Dentro del grupo de símbolos que ordenan el universo de la Nota 13 se destacan las formas del agua, ya sea la lluvia o el río. En este sistema de visiones y cifras la lluvia anuncia siempre los comienzos: “La lluvia alegra, trae consigo ese olor de la primera vez sobre la tierra” (La lluvia de Madeleine) y permite ver el mundo bajo nueva luz: “Las mujeres se ven más hermosas cuando llueve: son esculturas de agua en movimiento.” (Central Park). También hay figuras animales como el cuervo, que aparece a menudo para representar la soledad, o el loro que nos habla de una curiosa forma del silencio. Pero en este alfabeto de símbolos el cielo es rector, insertándose Zapata de esta forma en una de las más antiguas tradiciones literarias: la del poeta como vidente que lee signos en la bóveda celeste. Aquí; no obstante, el poeta no pretende deshacer la cifra de la bóveda sino simplemente señalarla, proclamar su destello, y, lo que es más importante, declararse también él parte de esa cifra indescifrable, de ese cielo que le escribe.
Las ciudades son otro símbolo de capital importancia en la Nota 13, a través de ellas el poeta realiza el viaje de la escritura que es un peregrinaje ya de vida como de conocimiento. Los poemas sobre ciudades de este libro convocan la tradición del poeta como flâneur, ese paseante que asiste al flujo del mundo en la revelación repentina de la escena urbana y cuya tarea es desprender del pasar impreciso de la multitud el destello heroico de la vida. Pero las ciudades son también aquí la muestra de que el signo del poeta es el viaje, no sólo del desplazamiento físico, del cual los textos sobre Barcelona, New York, París o Montreal son huellas; sino también de la escritura poética como metáfora de encuentro y desarraigo. Por eso Zapata cita a Rilke cuando dice “para escribir un solo verso, hay que haber visto muchas ciudades, hombres y cosas ”. No obstante, recorrer y habitar las ciudades aquí no implica, necesariamente, describir los ritmos y formas de la metrópoli, el viajero es uno que se mueve principalmente a través de geografías irreales, Marco Polo, el hombre que recorre las ciudades pero para tan sólo habitarlas desde dentro: “Marco me decía que no permaneciera por mucho tiempo en ninguna parte del mundo. El mundo es como la plaza de San Marcos, murmuraba, hay que cruzarla miles de veces para que puedas ver las verdaderas aguas del tiempo” (Los canales de piedra).

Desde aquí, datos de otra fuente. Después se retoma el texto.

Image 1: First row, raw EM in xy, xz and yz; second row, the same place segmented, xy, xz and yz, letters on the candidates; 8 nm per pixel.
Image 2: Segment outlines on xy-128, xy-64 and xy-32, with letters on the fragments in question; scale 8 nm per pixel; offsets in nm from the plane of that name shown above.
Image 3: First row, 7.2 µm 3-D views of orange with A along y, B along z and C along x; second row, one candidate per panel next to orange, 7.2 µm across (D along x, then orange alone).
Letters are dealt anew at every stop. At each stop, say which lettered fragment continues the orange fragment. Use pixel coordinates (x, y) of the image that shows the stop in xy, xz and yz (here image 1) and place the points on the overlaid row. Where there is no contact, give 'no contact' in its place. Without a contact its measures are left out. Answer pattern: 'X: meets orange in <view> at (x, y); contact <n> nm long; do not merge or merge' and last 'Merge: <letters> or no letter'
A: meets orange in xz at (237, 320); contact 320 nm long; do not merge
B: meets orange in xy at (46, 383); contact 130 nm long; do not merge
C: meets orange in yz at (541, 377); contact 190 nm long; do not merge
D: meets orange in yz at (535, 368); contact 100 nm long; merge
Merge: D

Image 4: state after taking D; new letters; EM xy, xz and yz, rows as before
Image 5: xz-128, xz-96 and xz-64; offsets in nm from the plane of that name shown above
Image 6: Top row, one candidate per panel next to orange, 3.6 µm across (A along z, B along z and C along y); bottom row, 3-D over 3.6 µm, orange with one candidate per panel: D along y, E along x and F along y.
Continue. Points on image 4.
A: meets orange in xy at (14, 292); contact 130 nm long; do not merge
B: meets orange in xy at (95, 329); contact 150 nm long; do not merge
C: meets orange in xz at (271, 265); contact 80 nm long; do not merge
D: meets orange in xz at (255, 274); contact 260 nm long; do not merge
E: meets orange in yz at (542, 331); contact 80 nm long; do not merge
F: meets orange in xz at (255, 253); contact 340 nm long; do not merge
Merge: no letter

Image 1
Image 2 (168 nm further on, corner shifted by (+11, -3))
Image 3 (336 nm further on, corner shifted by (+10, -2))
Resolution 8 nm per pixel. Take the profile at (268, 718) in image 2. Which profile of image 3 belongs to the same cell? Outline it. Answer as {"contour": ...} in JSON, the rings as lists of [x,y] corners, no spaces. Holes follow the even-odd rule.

Finalmente, resalto el carácter pictórico del lenguaje de este autor, lo que viene a contribuir al modo en que los colores adquieren también un valor simbólico en su obra, particularmente el azul, que une las potencias de cielo y agua. Pero encontramos además referencias directas a cuadros y pintores, lo que tiene que ver con la apertura de instancias para la escritura literaria cuya intensidad siempre se renueva en el encuentro con las otras artes. La poesía de Zapata se mantiene atenta a esa potencialidad del encuentro con el signo ajeno y ya sea convocando a Tsuchiya o Goya o a la música de Paganini o Dvorak se esfuerza por tensar los límites de esa potencia visual que es la imagen poética. Con Miguel Ángel Zapata saludamos la consagración de una escritura que se fortalece en su singularidad y que no obstante se mueve siempre en el regreso a un solo principio clásico, aristotélico, según el cual escribir poesía es apurar el encuentro con la metáfora, que es ver con la mente.